---------- Information supplied
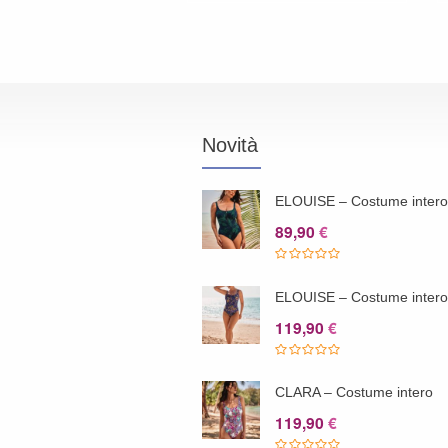
originale
attuale
era:
è:
34,90 €.
17,45 €.
Novità
ELOUISE – Costume inter
89,90
€
ELOUISE – Costume inter
119,90
€
CLARA – Costume intero
119,90
€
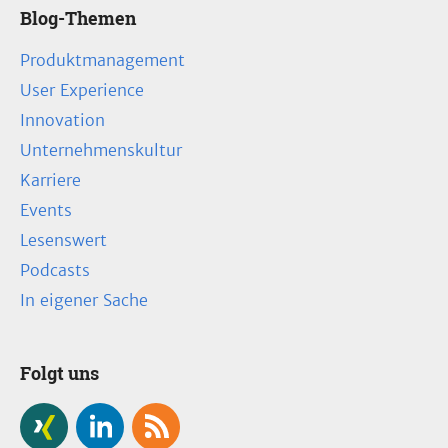
Blog-Themen
Produktmanagement
User Experience
Innovation
Unternehmenskultur
Karriere
Events
Lesenswert
Podcasts
In eigener Sache
Folgt uns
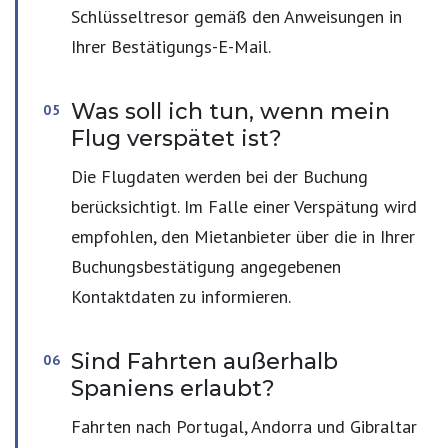
Schlüsseltresor gemäß den Anweisungen in
Ihrer Bestätigungs-E-Mail.
Was soll ich tun, wenn mein
Flug verspätet ist?
Die Flugdaten werden bei der Buchung
berücksichtigt. Im Falle einer Verspätung wird
empfohlen, den Mietanbieter über die in Ihrer
Buchungsbestätigung angegebenen
Kontaktdaten zu informieren.
Sind Fahrten außerhalb
Spaniens erlaubt?
Fahrten nach Portugal, Andorra und Gibraltar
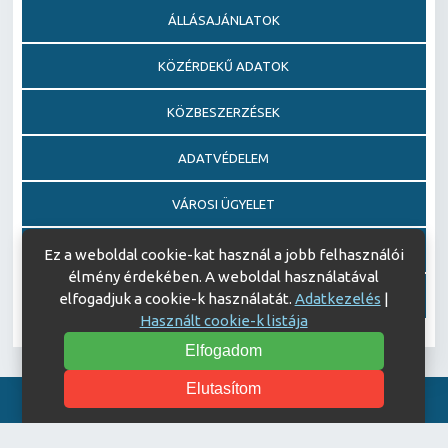
ÁLLÁSAJÁNLATOK
KÖZÉRDEKŰ ADATOK
KÖZBESZERZÉSEK
ADATVÉDELEM
VÁROSI ÜGYELET
EGÉSZSÉGFEJLESZTŐ KÓRHÁZ DÍJ PÁLYÁZAT
Ez a weboldal cookie-kat használ a jobb felhasználói
élmény érdekében. A weboldal használatával
AJÁNDÉKOZÁSI OKIRATOK
elfogadjuk a cookie-k használatát.
Adatkezelés
|
Használt cookie-k listája
Elfogadom
Elutasítom
Akadálymentesítési nyilatkozat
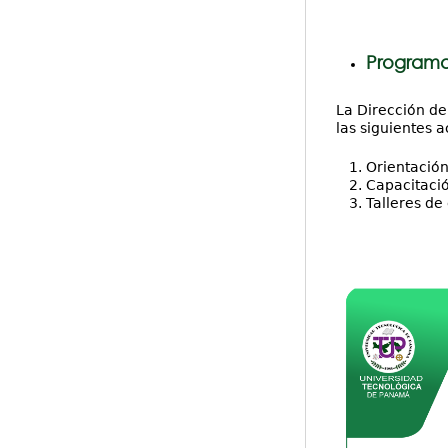
Programa
La Dirección de
las siguientes a
Orientación
Capacitació
Talleres de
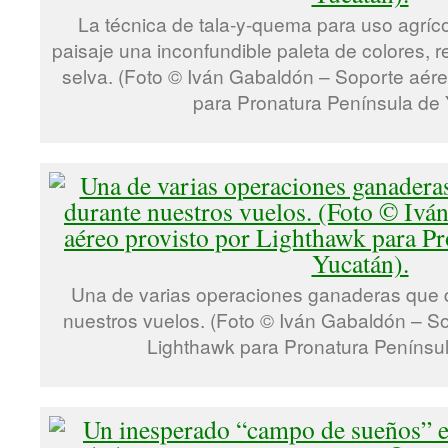
La técnica de tala-y-quema para uso agrícol
paisaje una inconfundible paleta de colores, 
selva. (Foto © Iván Gabaldón – Soporte aére
para Pronatura Península de 
Una de varias operaciones ganaderas que
nuestros vuelos. (Foto © Iván Gabaldón – So
Lighthawk para Pronatura Penínsul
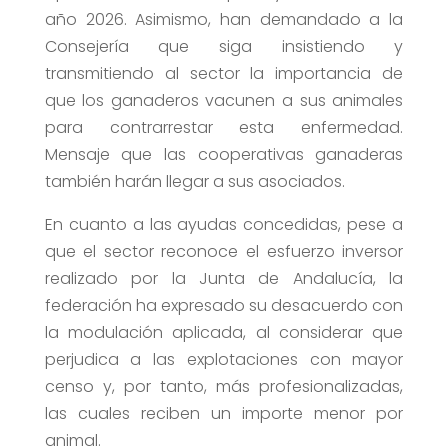
año 2026. Asimismo, han demandado a la
Consejería que siga insistiendo y
transmitiendo al sector la importancia de
que los ganaderos vacunen a sus animales
para contrarrestar esta enfermedad.
Mensaje que las cooperativas ganaderas
también harán llegar a sus asociados.
En cuanto a las ayudas concedidas, pese a
que el sector reconoce el esfuerzo inversor
realizado por la Junta de Andalucía, la
federación ha expresado su desacuerdo con
la modulación aplicada, al considerar que
perjudica a las explotaciones con mayor
censo y, por tanto, más profesionalizadas,
las cuales reciben un importe menor por
animal.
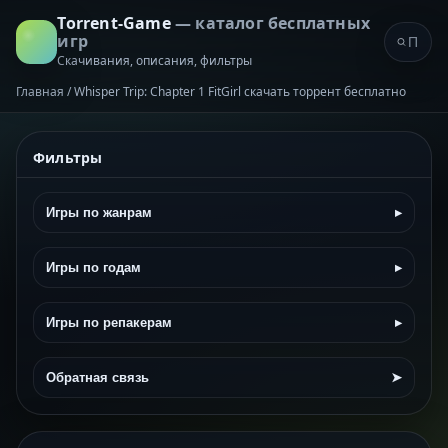
Torrent-Game
— каталог бесплатных
игр
Скачивания, описания, фильтры
Главная
/
Whisper Trip: Chapter 1 FitGirl скачать торрент бесплатно
Фильтры
Игры по жанрам
▸
Игры по годам
▸
Игры по репакерам
▸
Обратная связь
➤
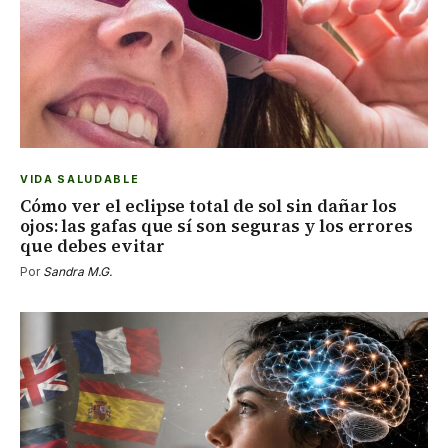
VIDA SALUDABLE
Cómo ver el eclipse total de sol sin dañar los
ojos: las gafas que sí son seguras y los errores
que debes evitar
Por
Sandra M.G.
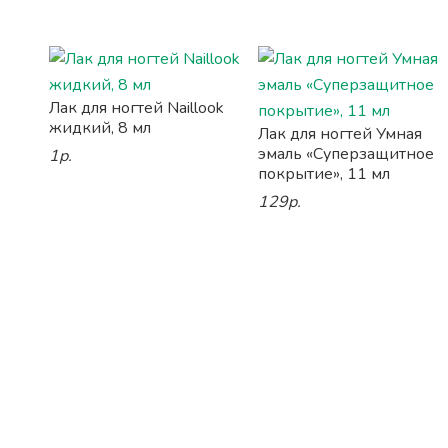
Лак для ногтей Naillook
жидкий, 8 мл
Лак для ногтей Умная
эмаль «Суперзащитное
1р.
покрытие», 11 мл
129р.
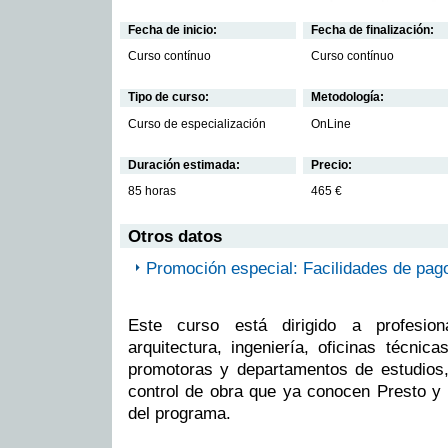
Fecha de inicio:
Fecha de finalización:
Curso contínuo
Curso contínuo
Tipo de curso:
Metodología:
Curso de especialización
OnLine
Duración estimada:
Precio:
85 horas
465 €
Otros datos
Promoción especial: Facilidades de pag
Este curso está dirigido a profesion
arquitectura, ingeniería, oficinas técnic
promotoras y departamentos de estudios, 
control de obra que ya conocen Presto y
del programa.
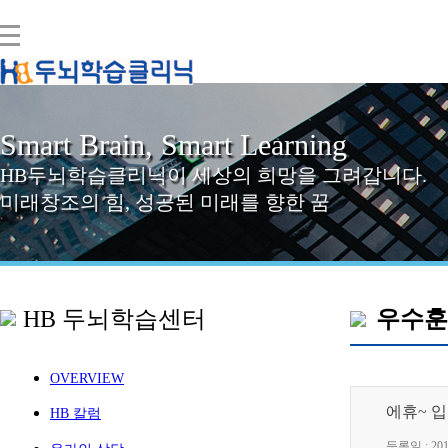
Smart
Brain
, Smart
Learning
HB두뇌학습클리닉이 세상의 희망을 그려갑니다.
미래창조의 힘, 성공된 미래를 향한 꿈
HB 두뇌학습센터
우수훈
OVERVIEW
에휴~ 입
HB 칼럼
등록일 : 2019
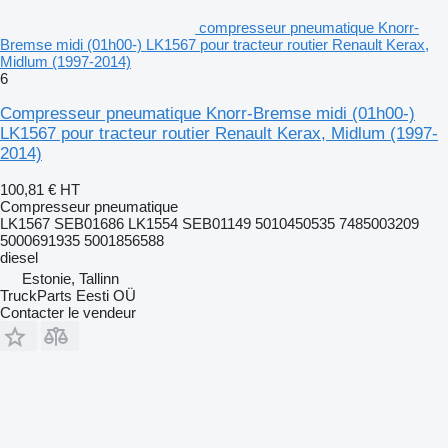
compresseur pneumatique Knorr-
Bremse midi (01h00-) LK1567 pour tracteur routier Renault Kerax,
Midlum (1997-2014)
6
Compresseur pneumatique Knorr-Bremse midi (01h00-)
LK1567 pour tracteur routier Renault Kerax, Midlum (1997-
2014)
100,81 €
HT
Compresseur pneumatique
LK1567 SEB01686 LK1554 SEB01149 5010450535 7485003209
5000691935 5001856588
diesel
Estonie, Tallinn
TruckParts Eesti OÜ
Contacter le vendeur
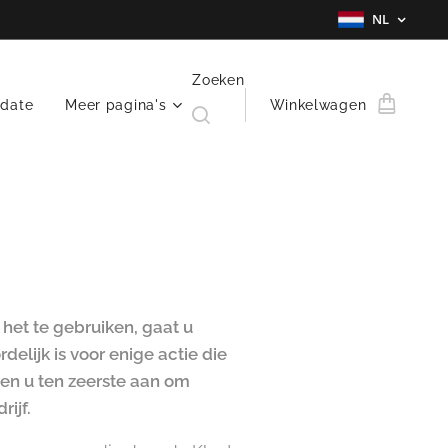
NL
Zoeken
date
Meer pagina's
Winkelwagen
het te gebruiken, gaat u
lijk is voor enige actie die
en u ten zeerste aan om
ijf.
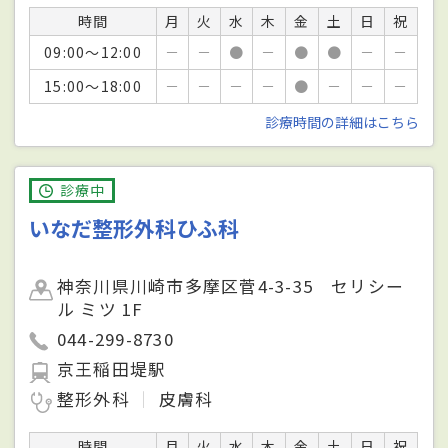
時間
月
火
水
木
金
土
日
祝
09:00～12:00
－
－
●
－
●
●
－
－
15:00～18:00
－
－
－
－
●
－
－
－
診療時間の詳細はこちら
診療中
いなだ整形外科ひふ科
神奈川県川崎市多摩区菅4-3-35 セリシー
ル ミツ 1F
044-299-8730
京王稲田堤駅
整形外科
皮膚科
時間
月
火
水
木
金
土
日
祝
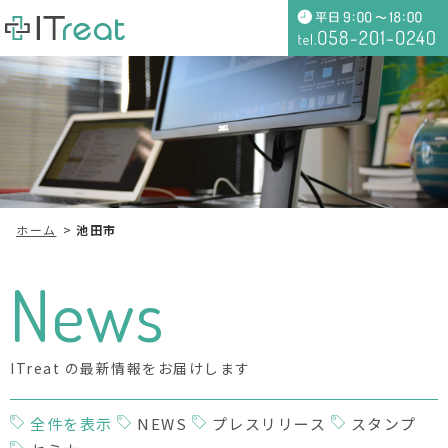
ホーム
池田市
News
ITreat の最新情報をお届けします
全件を表示
NEWS
プレスリリース
スタンプ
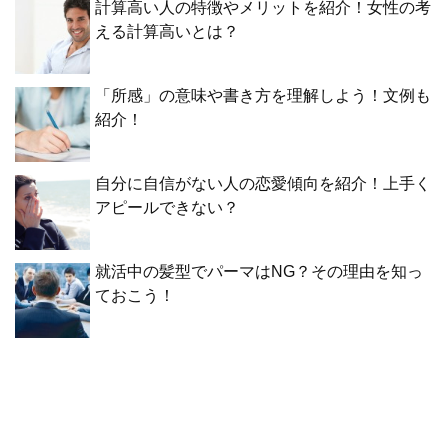
計算高い人の特徴やメリットを紹介！女性の考
える計算高いとは？
「所感」の意味や書き方を理解しよう！文例も
紹介！
自分に自信がない人の恋愛傾向を紹介！上手く
アピールできない？
就活中の髪型でパーマはNG？その理由を知っ
ておこう！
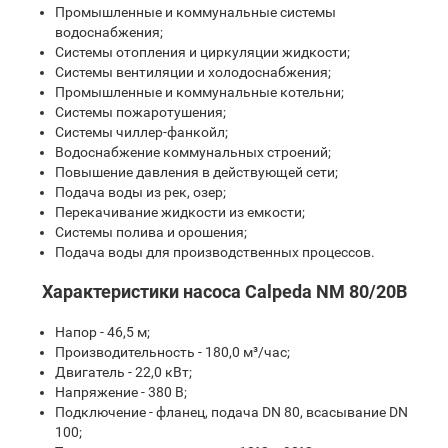
Промышленные и коммунальные системы
водоснабжения;
Системы отопления и циркуляции жидкости;
Системы вентиляции и холодоснабжения;
Промышленные и коммунальные котельни;
Системы пожаротушения;
Системы чиллер-фанкойл;
Водоснабжение коммунальных строений;
Повышение давления в действующей сети;
Подача воды из рек, озер;
Перекачивание жидкости из емкости;
Системы полива и орошения;
Подача воды для производственных процессов.
Характеристики насоса Calpeda NM 80/20B
Напор - 46,5 м;
Производительность - 180,0 м³/час;
Двигатель - 22,0 кВт;
Напряжение - 380 В;
Подключение - фланец, подача DN 80, всасывание DN
100;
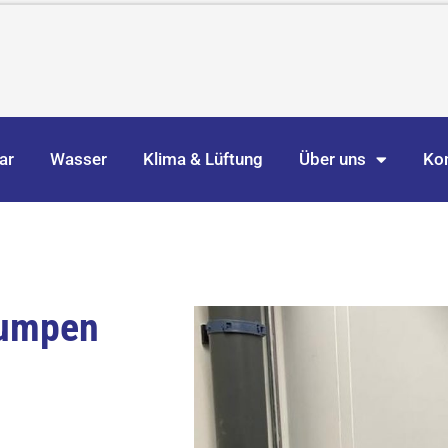
ar
Wasser
Klima & Lüftung
Über uns
Ko
pumpen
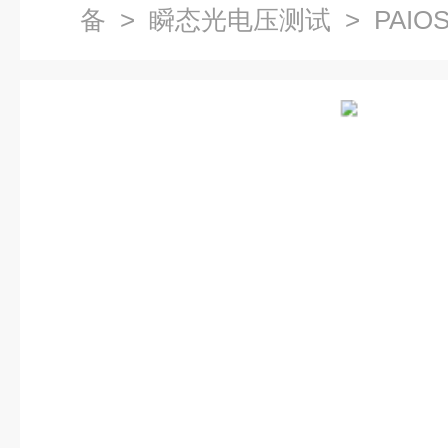
备
>
瞬态光电压测试
> PAI
系统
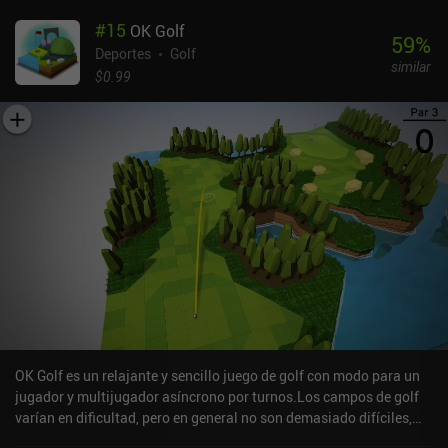
#
15
OK Golf
59
%
Deportes
Golf
similar
$0.99
OK Golf es un relajante y sencillo juego de golf con modo para un
jugador y multijugador asíncrono por turnos.Los campos de golf
varían en dificultad, pero en general no son demasiado difíciles,
por lo que resulta bastante fácil conseguir las estrellas necesarias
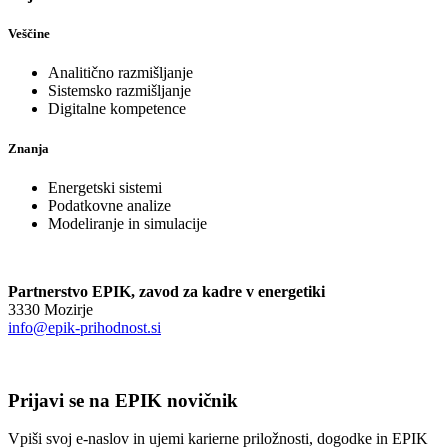
Veščine
Analitično razmišljanje
Sistemsko razmišljanje
Digitalne kompetence
Znanja
Energetski sistemi
Podatkovne analize
Modeliranje in simulacije
Partnerstvo EPIK, zavod za kadre v energetiki
3330 Mozirje
info@epik-prihodnost.si
Prijavi se na EPIK novičnik
Vpiši svoj e-naslov in ujemi karierne priložnosti, dogodke in EPIK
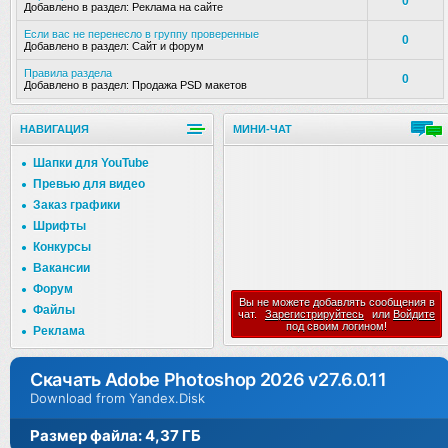
0
Добавлено в раздел:
Реклама на сайте
Если вас не перенесло в группу проверенные
0
Добавлено в раздел:
Сайт и форум
Правила раздела
0
Добавлено в раздел:
Продажа PSD макетов
НАВИГАЦИЯ
МИНИ-ЧАТ
Шапки для YouTube
Превью для видео
Заказ графики
Шрифты
Конкурсы
Вакансии
Форум
Вы не можете добавлять сообщения в
Файлы
чат.
Зарегистрируйтесь
или
Войдите
под своим логином!
Реклама
Скачать Adobe Photoshop 2026 v27.6.0.11
Download from Yandex.Disk
Размер файла: 4,37 ГБ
--------------------
Exercise goal ▸
From the line holding "realizado por la Junta de Andalucía, la" to the line holding "las cuales reciben un importe menor por", inclusive, restate each line above exactly as written.

Answer for this exercise ▸
realizado por la Junta de Andalucía, la
federación ha expresado su desacuerdo con
la modulación aplicada, al considerar que
perjudica a las explotaciones con mayor
censo y, por tanto, más profesionalizadas,
las cuales reciben un importe menor por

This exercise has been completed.